A 2017 Carlmont graduate, who asked to have her identity withheld, tried to kill herself during her sophomore year.

“I thought, ‘No one noticed me before, so why would anyone notice me now? [My parents] won’t understand that I’m not good enough and I’ll never be good enough,” she said.

But in the action, she messaged a friend to say goodbye and realized that killing herself wasn’t what she actually wanted to do. She called him for help and survived.

“If somebody is feeling alone or having feelings of hopelessness or depression they should reach out to an actual person: a parent, teacher, close friend,” said Vernon.

She has dealt with student suicides before and observed social media’s effects.

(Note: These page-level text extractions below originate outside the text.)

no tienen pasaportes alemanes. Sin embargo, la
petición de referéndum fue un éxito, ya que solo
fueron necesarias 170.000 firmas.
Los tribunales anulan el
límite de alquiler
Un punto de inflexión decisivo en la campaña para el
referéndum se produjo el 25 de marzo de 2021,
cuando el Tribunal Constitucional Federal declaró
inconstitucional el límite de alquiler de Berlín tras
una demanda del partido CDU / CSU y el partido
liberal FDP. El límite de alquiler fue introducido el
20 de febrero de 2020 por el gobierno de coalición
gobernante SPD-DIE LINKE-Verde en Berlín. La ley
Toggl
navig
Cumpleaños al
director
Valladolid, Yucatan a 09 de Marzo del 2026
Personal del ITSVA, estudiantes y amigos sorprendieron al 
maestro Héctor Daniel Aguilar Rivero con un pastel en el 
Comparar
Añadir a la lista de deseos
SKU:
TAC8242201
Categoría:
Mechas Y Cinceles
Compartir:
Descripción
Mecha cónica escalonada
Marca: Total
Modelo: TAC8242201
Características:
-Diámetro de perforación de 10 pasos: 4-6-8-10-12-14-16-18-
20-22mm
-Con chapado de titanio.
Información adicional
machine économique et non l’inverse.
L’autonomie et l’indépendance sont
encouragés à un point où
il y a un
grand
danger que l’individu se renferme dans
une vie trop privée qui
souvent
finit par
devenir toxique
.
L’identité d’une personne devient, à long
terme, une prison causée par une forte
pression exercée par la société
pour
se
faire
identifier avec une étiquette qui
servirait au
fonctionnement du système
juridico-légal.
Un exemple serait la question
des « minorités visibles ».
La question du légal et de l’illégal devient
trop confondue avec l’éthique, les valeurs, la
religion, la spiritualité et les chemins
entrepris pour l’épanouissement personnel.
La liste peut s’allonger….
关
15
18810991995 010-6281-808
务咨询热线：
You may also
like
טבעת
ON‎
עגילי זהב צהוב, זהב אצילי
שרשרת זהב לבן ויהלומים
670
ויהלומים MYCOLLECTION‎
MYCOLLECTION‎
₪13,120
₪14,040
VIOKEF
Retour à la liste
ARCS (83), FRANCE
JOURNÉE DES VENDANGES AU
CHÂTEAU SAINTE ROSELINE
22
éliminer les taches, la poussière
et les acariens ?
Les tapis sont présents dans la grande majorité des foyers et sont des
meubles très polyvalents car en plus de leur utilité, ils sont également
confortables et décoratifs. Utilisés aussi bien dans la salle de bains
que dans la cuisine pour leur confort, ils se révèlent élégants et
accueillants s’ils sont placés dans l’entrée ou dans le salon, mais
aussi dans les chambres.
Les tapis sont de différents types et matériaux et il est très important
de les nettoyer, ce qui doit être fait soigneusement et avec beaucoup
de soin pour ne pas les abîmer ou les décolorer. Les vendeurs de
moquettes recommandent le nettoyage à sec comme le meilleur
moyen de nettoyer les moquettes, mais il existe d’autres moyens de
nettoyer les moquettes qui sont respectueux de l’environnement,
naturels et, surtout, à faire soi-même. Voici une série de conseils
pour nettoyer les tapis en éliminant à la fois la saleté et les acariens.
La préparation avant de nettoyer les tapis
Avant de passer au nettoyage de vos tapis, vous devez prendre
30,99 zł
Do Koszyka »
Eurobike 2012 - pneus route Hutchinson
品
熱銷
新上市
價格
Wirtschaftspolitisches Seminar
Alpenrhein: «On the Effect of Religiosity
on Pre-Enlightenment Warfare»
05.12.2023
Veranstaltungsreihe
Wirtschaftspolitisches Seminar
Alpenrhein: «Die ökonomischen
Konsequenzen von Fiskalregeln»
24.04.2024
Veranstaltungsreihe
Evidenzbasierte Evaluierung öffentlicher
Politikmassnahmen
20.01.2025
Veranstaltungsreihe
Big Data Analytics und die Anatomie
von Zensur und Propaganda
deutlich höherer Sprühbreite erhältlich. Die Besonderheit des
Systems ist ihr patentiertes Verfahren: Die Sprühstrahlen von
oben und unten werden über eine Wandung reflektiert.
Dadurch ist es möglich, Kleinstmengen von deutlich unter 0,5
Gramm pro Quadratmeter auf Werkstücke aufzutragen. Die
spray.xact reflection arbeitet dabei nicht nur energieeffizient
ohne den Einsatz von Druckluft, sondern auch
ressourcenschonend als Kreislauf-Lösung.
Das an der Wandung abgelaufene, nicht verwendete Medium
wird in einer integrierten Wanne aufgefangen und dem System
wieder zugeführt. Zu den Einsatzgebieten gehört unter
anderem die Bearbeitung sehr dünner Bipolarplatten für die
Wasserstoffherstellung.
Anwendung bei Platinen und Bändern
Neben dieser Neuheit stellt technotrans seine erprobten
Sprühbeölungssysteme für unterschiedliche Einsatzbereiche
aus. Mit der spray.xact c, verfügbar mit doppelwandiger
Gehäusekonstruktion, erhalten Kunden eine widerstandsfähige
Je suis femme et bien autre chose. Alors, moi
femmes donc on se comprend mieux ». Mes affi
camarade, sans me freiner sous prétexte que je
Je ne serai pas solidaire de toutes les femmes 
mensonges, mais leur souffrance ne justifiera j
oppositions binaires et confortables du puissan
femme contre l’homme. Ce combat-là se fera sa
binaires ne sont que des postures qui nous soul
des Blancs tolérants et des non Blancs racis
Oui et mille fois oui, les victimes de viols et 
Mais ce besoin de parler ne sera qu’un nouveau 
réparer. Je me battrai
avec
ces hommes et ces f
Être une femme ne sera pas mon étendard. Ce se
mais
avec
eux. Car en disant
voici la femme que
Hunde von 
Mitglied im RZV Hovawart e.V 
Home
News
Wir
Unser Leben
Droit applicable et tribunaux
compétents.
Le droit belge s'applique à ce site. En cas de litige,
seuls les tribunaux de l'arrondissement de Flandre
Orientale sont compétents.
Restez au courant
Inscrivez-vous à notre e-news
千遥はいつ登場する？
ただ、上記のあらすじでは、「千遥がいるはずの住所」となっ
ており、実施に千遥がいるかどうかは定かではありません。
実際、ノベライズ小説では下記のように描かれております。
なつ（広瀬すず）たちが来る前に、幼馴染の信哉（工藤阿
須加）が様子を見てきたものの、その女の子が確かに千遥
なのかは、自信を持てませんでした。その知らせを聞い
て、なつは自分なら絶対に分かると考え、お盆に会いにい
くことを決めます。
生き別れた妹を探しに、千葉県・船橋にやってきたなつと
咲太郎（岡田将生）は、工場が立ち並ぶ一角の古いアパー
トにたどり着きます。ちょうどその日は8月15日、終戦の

“It can be traumatizing for a lot of people. It’s important if you find out about something that’s happened, something tragic such as suicide, to try to refrain from posting about it on social media. Talk to a person instead,” said Vernon.

According to the American Public Health Association, Signs of Suicide (SOS) suicide prevention programs in high school significantly lower rates of suicide attempts and increase knowledge about coping with depression because there is intervention and communication from a group.

Talking helps. Foundations, researchers, SOS programs, guidance counselors, teachers, friends, and mourners have concluded that personal interaction and real-life relationships help people cope, whether they’re victims of mental illness or dealing with trauma.

Talking can stop a suicide and give one the respect it deserves.

Social media will continue to pose the danger that viewers only see filtered lives, and people will still participate in significant events through the internet’s false reality, but it can all be combated when people live in real life.

“We can all put on a good show: the masks that we will wear and the tone we will take. We can hide so many things,” said Langkusch.